Patrick Henry’s father-in-law purchased the tavern in 1750, and Patrick Henry lived at the Tavern for several years. Other memorable visitors include George Washington, Lord Cornwallis, Chief Justice John Marshall, and Edgar Allen Poe. Several enslaved people from the Tavern took part in Gabriel’s Great Slave Rebellion of 1800.
In 1953, six actors from New York moved into what had become a historic ruin, and founded Central Virginia’s first professional theatre, Barksdale Theatre. During the first six years, four of the original founders moved on, leaving Pete Kilgore, Muriel McAuley and newcomer (and newly-wed) Nancy Kilgore in charge. They produced Greater Richmond’s first professional productions of plays by Tennessee Williams, Arthur Miller, Eugene O’Neill, George Bernard Shaw, Noel Coward, Thornton Wilder, William Inge and Edward Albee.
They also became dynamic civic leaders. In defiance of Jim Crow laws, Barksdale was Virginia’s first performing arts organization to open its doors to integrated audiences. Barksdale launched Greater Richmond’s first “studio season,” converting an old country store into an experimental theatre. Barksdale conducted Virginia’s first professional theatre classes for children.

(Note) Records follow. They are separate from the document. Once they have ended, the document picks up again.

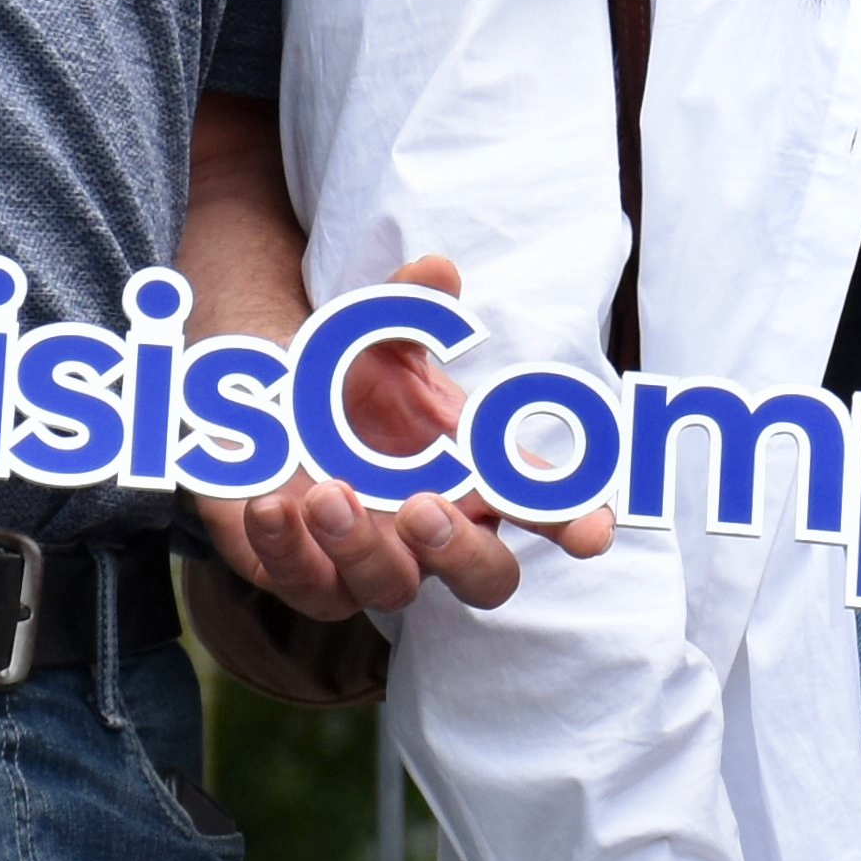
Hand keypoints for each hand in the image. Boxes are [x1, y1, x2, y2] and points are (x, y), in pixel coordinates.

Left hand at [192, 254, 614, 614]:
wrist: (268, 400)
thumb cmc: (354, 380)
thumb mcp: (385, 339)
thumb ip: (414, 309)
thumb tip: (436, 269)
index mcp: (478, 478)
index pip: (543, 510)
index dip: (573, 524)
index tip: (592, 532)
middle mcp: (436, 533)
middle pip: (486, 579)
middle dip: (461, 552)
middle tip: (423, 506)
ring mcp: (374, 563)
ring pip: (392, 591)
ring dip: (363, 547)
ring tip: (326, 489)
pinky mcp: (307, 576)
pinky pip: (307, 587)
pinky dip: (290, 551)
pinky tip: (270, 506)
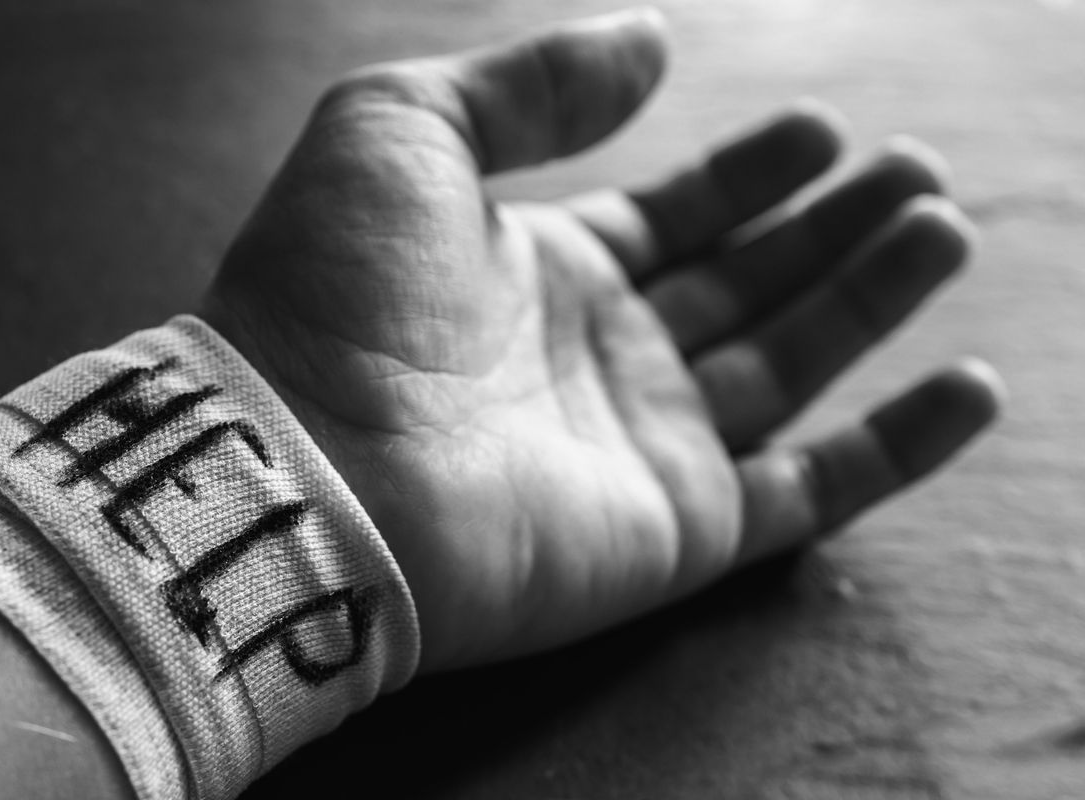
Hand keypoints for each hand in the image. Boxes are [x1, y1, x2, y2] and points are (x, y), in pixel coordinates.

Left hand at [202, 8, 1002, 671]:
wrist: (306, 463)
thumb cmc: (334, 288)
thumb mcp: (404, 127)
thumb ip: (530, 83)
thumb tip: (650, 40)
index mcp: (545, 267)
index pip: (675, 215)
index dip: (749, 172)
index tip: (821, 127)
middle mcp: (602, 354)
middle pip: (746, 281)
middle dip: (829, 226)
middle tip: (912, 172)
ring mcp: (644, 444)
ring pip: (791, 368)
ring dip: (871, 300)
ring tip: (941, 230)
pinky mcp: (679, 529)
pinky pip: (815, 492)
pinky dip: (897, 449)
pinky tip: (970, 388)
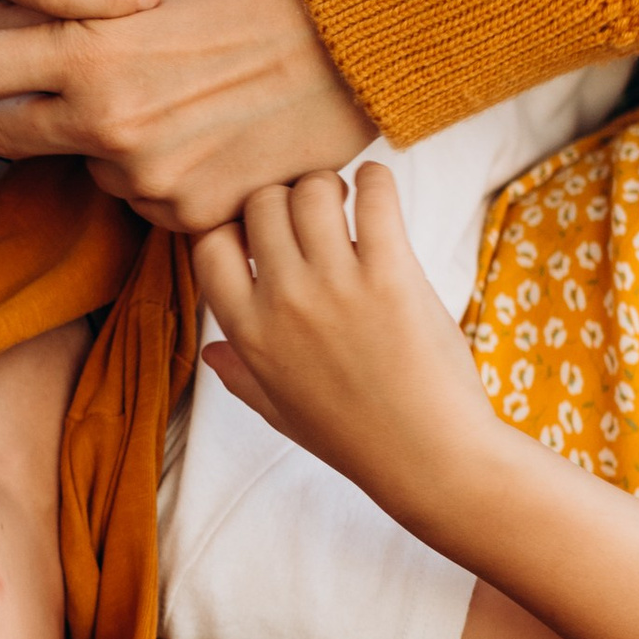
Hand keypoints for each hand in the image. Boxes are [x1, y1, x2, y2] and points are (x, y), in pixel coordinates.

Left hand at [0, 0, 371, 230]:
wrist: (360, 34)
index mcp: (84, 49)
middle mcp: (103, 121)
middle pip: (6, 138)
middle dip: (10, 120)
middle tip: (42, 99)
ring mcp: (147, 175)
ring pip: (89, 171)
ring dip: (106, 145)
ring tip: (176, 102)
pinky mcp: (193, 215)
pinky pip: (150, 204)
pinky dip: (165, 178)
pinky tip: (213, 138)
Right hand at [192, 163, 502, 535]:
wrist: (429, 459)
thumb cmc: (358, 438)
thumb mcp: (283, 413)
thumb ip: (243, 378)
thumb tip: (212, 353)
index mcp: (249, 334)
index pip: (209, 245)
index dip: (232, 228)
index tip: (262, 233)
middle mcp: (283, 302)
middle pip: (260, 205)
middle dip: (284, 198)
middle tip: (313, 210)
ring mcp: (336, 285)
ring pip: (310, 190)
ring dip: (327, 184)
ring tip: (346, 200)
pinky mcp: (390, 274)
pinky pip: (374, 195)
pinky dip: (374, 180)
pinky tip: (376, 188)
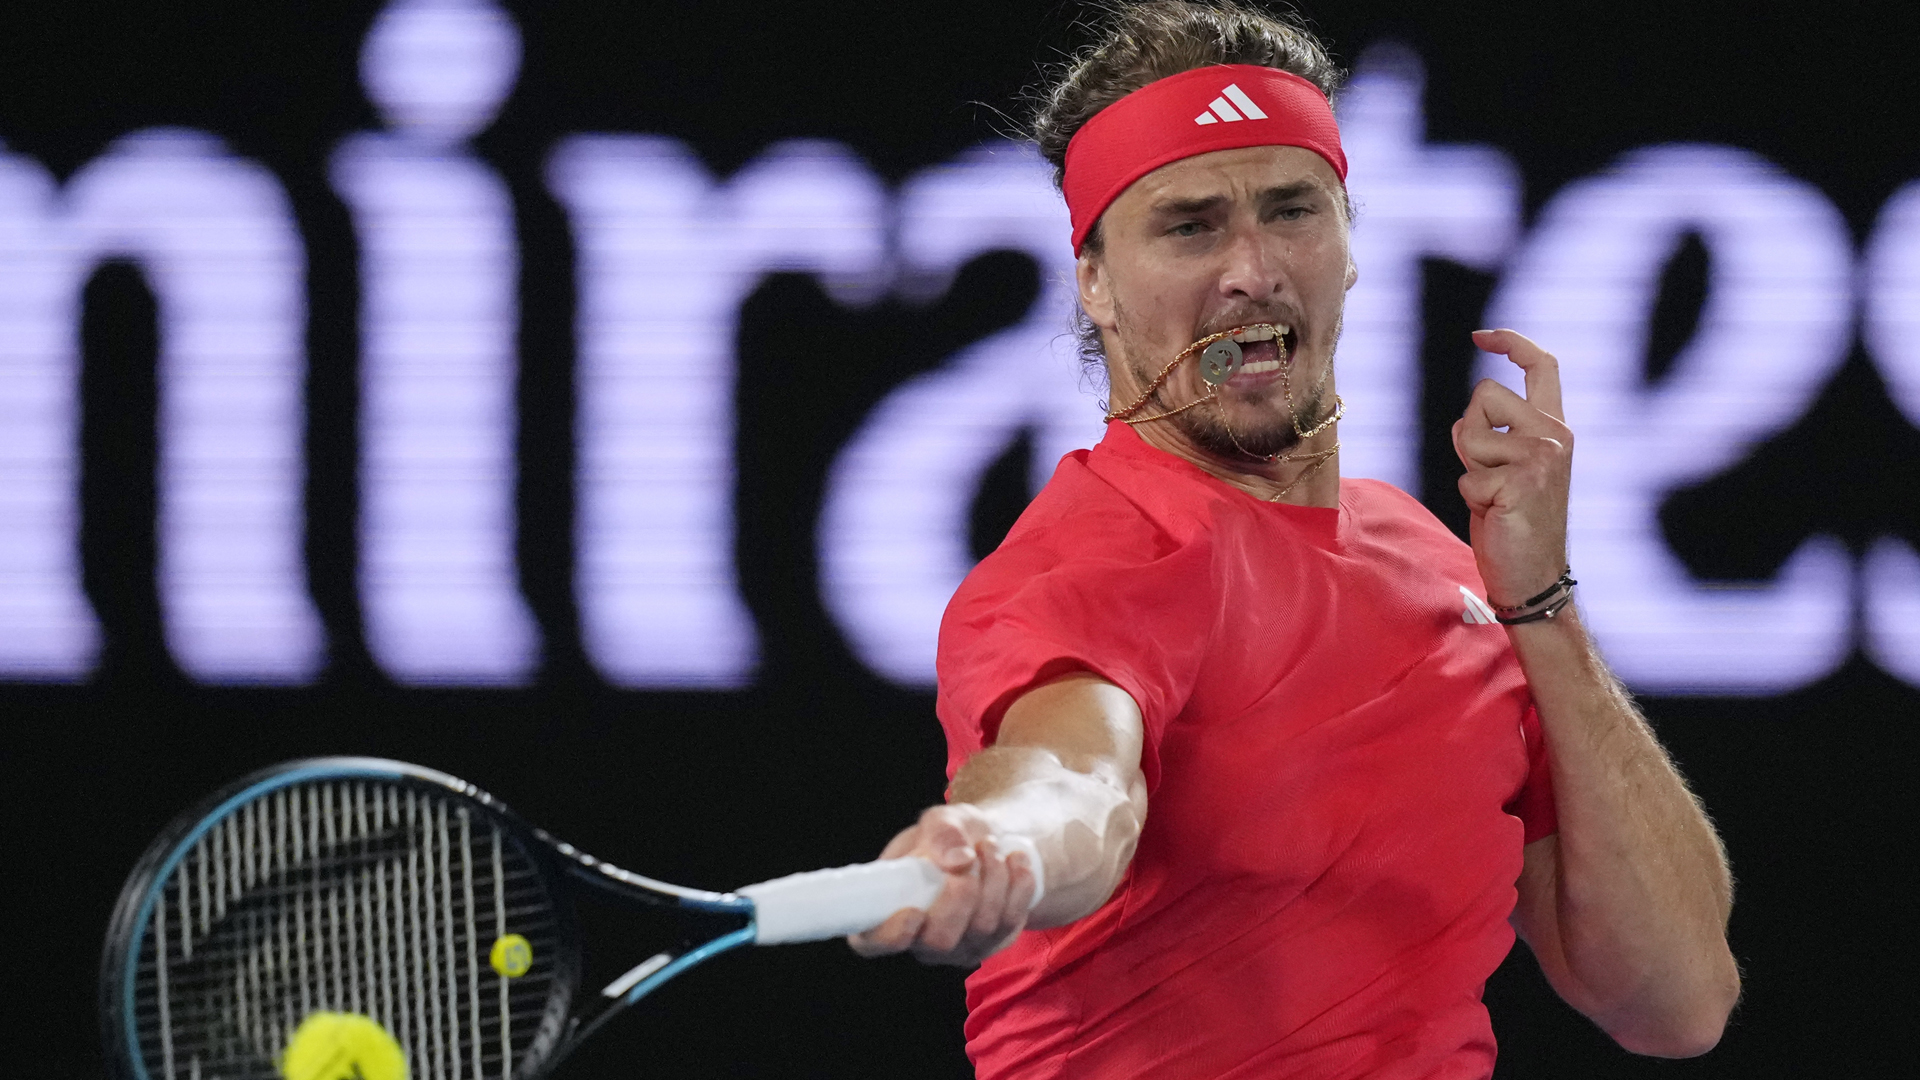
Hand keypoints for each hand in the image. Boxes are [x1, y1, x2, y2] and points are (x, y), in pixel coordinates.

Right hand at [846, 804, 1038, 966]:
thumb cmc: (950, 836)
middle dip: (961, 896)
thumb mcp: (941, 820)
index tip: (912, 912)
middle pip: (939, 942)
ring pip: (981, 930)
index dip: (888, 935)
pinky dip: (1018, 888)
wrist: (986, 843)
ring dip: (993, 881)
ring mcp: (959, 947)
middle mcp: (919, 939)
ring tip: (991, 846)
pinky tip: (1016, 863)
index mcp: (886, 909)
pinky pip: (1010, 925)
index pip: (871, 942)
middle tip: (973, 855)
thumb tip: (958, 860)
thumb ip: (942, 833)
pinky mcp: (993, 944)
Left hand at [1452, 329, 1572, 608]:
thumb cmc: (1512, 522)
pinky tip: (1496, 514)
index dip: (1511, 342)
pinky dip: (1471, 497)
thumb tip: (1470, 415)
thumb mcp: (1505, 467)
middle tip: (1489, 476)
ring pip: (1469, 432)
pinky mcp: (1522, 481)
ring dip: (1468, 466)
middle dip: (1469, 432)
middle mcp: (1555, 434)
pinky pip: (1466, 474)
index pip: (1542, 366)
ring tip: (1494, 496)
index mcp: (1554, 427)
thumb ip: (1496, 434)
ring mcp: (1542, 456)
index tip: (1481, 336)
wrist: (1533, 576)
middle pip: (1483, 394)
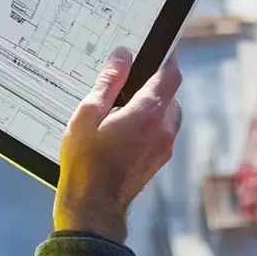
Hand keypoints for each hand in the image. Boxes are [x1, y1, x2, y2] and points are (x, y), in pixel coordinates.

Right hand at [54, 47, 181, 242]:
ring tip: (124, 103)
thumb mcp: (87, 114)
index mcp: (149, 113)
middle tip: (131, 75)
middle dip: (155, 80)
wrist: (93, 210)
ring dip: (154, 103)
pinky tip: (124, 126)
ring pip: (168, 113)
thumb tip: (123, 56)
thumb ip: (108, 82)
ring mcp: (164, 147)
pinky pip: (162, 131)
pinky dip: (151, 122)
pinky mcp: (158, 161)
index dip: (168, 56)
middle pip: (171, 93)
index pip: (171, 74)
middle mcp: (163, 129)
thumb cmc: (85, 163)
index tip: (161, 46)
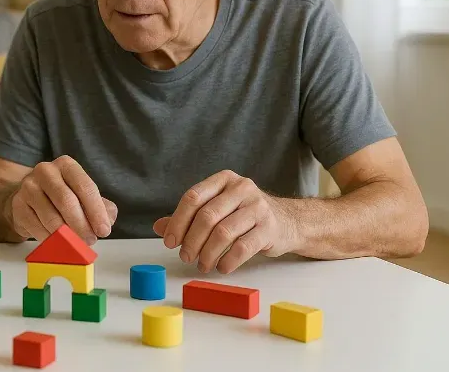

In 1973, Barksdale produced Virginia’s first professional play based on African American experience, Lorraine Hansberry’s To Be Young, Gifted and Black.
In support of their theatrical mission, Pete, Muriel and Nancy continued the endless task of restoring the Tavern. Then in 1990, the Tavern was sold to the Hanover Tavern Foundation, who have restored the Tavern to its present state. Although Barksdale Theatre moved to Willow Lawn from 1996 to 2005, we returned theatrical programming to the Tavern in January 2006.
In 2012, Barksdale Theatre and Theatre IV merged to become Virginia Repertory Theatre. We continue to perform at the Hanover Tavern.